**PAGE EXTRACT**
• • • • • • •
Disclosure: Meritech Capital is an investor in DataRobot and Verkada, which are used as examples. Konstantine is an individual investor in Viz.ai.

The question of "how" the AI works is important to a company's defensibility, scalability, and future performance. Broadly speaking, most of AI today is a form of optimization. Many search algorithms could even be considered AI. However, the most notable subfield of AI today is Machine Learning, which optimizes a “cost function” using training data to come up with a prediction, like whether an email is spam. Training data is historical data that helps inform a prediction. For example, when predicting whether an email is spam, a machine learning product  could analyze millions of past emails, some of which are identified as spam and others which are not, so as to distinguish the two email categories. This is called “supervised learning” because the algorithm is supervised via label of data. The main types of supervised learning are classifications (for example, "spam" or "not spam") and regression (for example, predicting the time of day someone is most likely to open an email). Unsupervised learning, on the other hand, involves no labeling. We usually use unsupervised algorithms if we want to find patterns but aren't quite sure what we're looking for a priori. For example, we could run a clustering algorithm on unlabeled emails and find that emails relating to scheduling meetings cluster in one group while emails related to explaining AI cluster in another very different part of the hyperspace. Deep learning is a set of algorithms that in recent years have proven to be particularly fruitful in solving many supervised and unsupervised problems. The below chart isn't exhaustive (for example it doesn't capture all the exciting generative algorithms out there), but it is a high-level taxonomy of AI.

Finally, when evaluating a company I ask why its solution is and will continue to be superior to alternatives. A solution isn't inherently more valuable just because it uses AI. There must be some reason why AI is advantageous.
• • • • • • •
Stored items:
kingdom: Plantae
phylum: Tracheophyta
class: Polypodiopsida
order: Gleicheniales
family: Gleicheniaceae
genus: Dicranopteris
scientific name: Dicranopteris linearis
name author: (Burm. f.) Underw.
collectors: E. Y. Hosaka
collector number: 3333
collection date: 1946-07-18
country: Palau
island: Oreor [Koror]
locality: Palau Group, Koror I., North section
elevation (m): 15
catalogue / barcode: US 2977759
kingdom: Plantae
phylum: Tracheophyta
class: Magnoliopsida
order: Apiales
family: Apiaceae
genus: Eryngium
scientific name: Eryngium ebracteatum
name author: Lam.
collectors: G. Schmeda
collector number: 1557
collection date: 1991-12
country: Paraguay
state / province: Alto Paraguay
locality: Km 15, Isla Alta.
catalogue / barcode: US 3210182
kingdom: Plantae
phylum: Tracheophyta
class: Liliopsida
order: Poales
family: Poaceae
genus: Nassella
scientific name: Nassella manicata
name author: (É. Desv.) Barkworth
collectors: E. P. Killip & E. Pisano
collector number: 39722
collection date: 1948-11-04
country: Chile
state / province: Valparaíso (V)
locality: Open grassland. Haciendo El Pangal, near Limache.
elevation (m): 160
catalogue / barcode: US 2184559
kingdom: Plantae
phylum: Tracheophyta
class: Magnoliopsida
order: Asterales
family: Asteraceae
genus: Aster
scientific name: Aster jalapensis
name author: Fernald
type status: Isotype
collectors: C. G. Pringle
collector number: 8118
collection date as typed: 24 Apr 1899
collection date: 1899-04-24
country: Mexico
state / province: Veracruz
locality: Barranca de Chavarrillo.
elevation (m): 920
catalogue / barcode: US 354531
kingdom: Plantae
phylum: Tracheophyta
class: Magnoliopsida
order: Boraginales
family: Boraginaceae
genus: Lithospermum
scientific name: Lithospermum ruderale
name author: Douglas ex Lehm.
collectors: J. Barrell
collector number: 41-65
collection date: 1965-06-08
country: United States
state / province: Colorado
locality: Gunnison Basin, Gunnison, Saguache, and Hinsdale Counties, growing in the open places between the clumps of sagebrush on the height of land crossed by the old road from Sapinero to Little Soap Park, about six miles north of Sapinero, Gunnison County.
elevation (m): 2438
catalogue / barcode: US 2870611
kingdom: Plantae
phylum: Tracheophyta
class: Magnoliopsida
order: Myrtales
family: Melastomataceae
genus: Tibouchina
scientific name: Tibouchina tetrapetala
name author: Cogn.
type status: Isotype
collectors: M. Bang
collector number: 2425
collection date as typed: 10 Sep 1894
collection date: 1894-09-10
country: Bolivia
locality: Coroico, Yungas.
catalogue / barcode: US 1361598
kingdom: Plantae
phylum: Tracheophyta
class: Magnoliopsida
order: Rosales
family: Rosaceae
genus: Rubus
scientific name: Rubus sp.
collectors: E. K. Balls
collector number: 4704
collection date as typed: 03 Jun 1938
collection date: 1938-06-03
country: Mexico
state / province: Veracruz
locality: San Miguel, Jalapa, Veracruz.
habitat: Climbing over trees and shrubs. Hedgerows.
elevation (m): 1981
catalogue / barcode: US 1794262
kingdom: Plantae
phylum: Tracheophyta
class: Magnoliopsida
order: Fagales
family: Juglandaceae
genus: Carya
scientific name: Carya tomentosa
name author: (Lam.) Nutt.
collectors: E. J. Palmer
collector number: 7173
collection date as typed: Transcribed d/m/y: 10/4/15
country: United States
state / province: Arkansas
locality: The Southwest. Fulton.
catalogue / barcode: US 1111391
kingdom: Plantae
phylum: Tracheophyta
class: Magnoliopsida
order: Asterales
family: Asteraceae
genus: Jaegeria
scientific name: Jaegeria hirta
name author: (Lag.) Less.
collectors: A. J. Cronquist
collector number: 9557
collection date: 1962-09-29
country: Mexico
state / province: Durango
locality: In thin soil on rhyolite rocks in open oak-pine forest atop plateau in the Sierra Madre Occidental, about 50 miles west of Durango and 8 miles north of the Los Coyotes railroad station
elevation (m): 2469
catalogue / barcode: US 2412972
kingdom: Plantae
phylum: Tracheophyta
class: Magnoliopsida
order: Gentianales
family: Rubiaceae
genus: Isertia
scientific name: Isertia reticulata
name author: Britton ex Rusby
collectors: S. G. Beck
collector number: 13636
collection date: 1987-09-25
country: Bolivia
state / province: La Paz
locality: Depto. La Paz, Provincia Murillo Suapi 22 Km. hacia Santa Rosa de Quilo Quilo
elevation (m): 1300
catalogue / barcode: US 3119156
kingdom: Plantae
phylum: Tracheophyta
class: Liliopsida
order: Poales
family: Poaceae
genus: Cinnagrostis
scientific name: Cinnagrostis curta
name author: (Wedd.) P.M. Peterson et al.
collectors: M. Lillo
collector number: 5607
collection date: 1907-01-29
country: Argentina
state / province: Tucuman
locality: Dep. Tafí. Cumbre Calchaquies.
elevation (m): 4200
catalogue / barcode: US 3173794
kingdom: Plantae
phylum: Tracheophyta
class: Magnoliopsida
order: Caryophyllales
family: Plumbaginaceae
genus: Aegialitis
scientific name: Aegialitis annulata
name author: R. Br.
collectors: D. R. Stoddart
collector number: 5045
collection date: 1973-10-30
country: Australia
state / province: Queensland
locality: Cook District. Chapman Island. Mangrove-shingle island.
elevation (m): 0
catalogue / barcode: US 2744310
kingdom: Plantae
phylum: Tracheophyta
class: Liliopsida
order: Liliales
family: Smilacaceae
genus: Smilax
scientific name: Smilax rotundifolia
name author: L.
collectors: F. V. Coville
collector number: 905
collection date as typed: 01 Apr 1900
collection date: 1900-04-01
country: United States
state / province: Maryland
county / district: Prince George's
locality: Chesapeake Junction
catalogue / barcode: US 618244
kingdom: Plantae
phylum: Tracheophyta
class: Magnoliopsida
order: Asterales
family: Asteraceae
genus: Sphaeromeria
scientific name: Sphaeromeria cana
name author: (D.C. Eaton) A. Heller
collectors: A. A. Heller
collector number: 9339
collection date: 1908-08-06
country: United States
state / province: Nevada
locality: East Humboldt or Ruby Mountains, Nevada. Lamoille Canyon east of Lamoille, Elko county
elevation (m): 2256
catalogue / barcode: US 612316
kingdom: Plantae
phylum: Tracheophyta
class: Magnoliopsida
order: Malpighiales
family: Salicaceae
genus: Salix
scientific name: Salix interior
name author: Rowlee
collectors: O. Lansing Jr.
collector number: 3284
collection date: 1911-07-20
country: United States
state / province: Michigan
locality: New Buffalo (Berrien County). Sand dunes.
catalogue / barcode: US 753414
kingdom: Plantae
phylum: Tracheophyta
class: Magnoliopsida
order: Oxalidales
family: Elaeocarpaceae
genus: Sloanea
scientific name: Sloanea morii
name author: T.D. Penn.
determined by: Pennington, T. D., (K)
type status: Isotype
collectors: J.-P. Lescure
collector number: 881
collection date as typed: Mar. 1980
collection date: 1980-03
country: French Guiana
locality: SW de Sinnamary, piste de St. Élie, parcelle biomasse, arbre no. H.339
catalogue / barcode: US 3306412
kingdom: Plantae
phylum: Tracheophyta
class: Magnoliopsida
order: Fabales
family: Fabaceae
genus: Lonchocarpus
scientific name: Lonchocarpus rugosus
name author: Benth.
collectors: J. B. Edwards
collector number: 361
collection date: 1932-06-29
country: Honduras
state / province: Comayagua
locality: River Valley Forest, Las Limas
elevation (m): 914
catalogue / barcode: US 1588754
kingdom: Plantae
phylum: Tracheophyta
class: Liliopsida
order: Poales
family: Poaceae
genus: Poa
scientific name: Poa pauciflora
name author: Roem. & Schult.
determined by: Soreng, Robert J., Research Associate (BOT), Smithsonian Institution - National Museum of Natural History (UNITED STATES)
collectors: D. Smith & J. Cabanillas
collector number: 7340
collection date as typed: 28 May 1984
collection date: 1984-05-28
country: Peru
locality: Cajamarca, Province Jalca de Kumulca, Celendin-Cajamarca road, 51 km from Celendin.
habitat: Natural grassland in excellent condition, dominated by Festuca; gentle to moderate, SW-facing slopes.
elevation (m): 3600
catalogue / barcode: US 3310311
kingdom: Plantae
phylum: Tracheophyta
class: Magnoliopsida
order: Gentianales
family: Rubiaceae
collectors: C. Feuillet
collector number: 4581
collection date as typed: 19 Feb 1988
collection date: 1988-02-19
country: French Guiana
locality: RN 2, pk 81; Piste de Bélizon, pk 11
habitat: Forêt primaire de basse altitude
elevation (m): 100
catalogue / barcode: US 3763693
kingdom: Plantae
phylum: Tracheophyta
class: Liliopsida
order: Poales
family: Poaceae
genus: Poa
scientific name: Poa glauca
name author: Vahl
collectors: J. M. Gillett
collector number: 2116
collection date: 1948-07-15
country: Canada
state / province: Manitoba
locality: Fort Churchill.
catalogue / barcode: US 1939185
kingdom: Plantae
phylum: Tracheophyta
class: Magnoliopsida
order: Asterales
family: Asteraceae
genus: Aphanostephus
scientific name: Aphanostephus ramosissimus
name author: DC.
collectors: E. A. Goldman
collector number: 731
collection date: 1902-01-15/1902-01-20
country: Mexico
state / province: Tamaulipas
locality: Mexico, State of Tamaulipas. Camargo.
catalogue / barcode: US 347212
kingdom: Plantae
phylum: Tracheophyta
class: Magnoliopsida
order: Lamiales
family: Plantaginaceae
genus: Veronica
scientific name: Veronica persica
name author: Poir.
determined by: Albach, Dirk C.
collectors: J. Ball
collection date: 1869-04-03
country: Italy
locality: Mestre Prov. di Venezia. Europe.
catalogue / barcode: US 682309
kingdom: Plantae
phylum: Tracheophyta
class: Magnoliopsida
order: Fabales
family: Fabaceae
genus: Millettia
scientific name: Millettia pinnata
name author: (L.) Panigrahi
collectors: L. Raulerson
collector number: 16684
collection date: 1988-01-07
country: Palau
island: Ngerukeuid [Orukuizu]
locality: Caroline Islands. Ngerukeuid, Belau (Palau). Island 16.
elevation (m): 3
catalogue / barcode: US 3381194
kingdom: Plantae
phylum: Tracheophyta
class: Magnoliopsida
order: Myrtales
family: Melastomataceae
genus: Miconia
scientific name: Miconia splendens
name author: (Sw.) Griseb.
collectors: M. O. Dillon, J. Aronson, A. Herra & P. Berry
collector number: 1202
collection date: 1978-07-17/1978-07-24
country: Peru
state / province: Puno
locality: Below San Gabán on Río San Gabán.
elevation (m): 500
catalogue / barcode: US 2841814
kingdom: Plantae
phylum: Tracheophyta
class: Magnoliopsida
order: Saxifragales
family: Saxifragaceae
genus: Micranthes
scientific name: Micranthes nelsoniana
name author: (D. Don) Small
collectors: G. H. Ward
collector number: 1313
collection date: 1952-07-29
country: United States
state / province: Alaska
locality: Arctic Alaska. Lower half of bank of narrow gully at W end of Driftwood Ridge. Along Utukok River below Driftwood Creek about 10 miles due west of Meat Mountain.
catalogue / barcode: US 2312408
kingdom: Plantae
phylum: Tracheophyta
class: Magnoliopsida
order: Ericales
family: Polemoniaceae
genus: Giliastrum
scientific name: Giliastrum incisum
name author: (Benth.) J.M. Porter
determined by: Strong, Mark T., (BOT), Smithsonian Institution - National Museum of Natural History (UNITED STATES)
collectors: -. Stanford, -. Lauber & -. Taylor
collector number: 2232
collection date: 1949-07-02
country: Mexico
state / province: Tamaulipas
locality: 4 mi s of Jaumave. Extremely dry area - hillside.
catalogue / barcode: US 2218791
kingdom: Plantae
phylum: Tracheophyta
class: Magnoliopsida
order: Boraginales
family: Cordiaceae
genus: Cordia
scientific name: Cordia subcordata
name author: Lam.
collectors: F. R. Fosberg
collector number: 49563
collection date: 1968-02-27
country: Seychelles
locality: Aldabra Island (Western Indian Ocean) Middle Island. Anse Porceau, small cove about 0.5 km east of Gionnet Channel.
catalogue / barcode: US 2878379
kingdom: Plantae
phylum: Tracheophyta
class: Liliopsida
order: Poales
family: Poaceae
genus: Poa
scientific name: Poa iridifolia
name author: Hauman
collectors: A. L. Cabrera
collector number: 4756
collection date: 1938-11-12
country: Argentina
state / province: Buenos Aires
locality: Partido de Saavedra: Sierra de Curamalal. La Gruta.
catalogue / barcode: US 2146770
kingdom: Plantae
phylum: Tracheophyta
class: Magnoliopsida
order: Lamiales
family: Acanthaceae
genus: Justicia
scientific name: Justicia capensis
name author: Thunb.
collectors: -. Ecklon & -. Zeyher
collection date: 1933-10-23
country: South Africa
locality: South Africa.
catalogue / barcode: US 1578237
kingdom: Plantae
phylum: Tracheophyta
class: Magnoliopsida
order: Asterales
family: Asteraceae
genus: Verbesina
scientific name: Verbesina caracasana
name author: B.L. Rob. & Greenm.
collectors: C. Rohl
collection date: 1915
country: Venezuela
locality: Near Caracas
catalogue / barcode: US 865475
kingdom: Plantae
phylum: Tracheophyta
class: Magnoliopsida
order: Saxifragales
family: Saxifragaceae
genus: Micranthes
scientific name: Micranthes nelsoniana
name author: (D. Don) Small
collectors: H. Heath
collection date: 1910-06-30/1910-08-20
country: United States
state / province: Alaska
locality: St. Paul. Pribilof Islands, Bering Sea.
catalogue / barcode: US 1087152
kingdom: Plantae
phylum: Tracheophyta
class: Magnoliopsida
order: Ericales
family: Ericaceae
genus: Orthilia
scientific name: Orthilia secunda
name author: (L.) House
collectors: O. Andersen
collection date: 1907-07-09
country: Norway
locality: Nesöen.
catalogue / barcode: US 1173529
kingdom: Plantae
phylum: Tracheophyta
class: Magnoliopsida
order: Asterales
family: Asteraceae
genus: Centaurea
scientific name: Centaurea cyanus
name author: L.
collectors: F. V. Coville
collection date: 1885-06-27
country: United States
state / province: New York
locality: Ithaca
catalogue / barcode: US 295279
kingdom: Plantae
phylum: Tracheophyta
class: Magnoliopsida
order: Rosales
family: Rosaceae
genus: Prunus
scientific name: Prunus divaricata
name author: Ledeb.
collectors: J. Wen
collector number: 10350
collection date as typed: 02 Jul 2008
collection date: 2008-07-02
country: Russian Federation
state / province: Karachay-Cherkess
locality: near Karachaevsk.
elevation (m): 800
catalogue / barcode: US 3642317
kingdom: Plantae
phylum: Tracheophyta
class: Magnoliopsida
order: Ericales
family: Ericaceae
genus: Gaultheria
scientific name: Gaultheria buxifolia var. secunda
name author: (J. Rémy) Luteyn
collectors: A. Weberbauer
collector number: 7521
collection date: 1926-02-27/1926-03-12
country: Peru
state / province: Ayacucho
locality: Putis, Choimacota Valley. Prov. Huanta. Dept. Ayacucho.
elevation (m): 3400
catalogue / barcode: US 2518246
• • • • • • •
**TASK SET**
**1)** What does the text on evaluating AI companies name as the main types of supervised learning?
**2)** Continue the text on evaluating AI companies from its final sentence.

**ANSWERS TO THE TASKS**
**1)** Classification and regression.

**2)**
  • Speed can be an advantage when time is of the essence. In the case of Viz.ai’s stroke detection technology, every minute equates to a loss of 1.9 million brain cells, so an algorithm analyzing an image faster than a human makes a meaningful difference.
  • Cost can also be a driver. For example, Scale.ai uses AI to pre-label data, thus delivering high quality results at lower prices.
  • Accuracy matters, especially for tasks that are tedious or boring to humans. Verkada can accurately analyze hours of video footage in seconds, in a powerful way humans can’t.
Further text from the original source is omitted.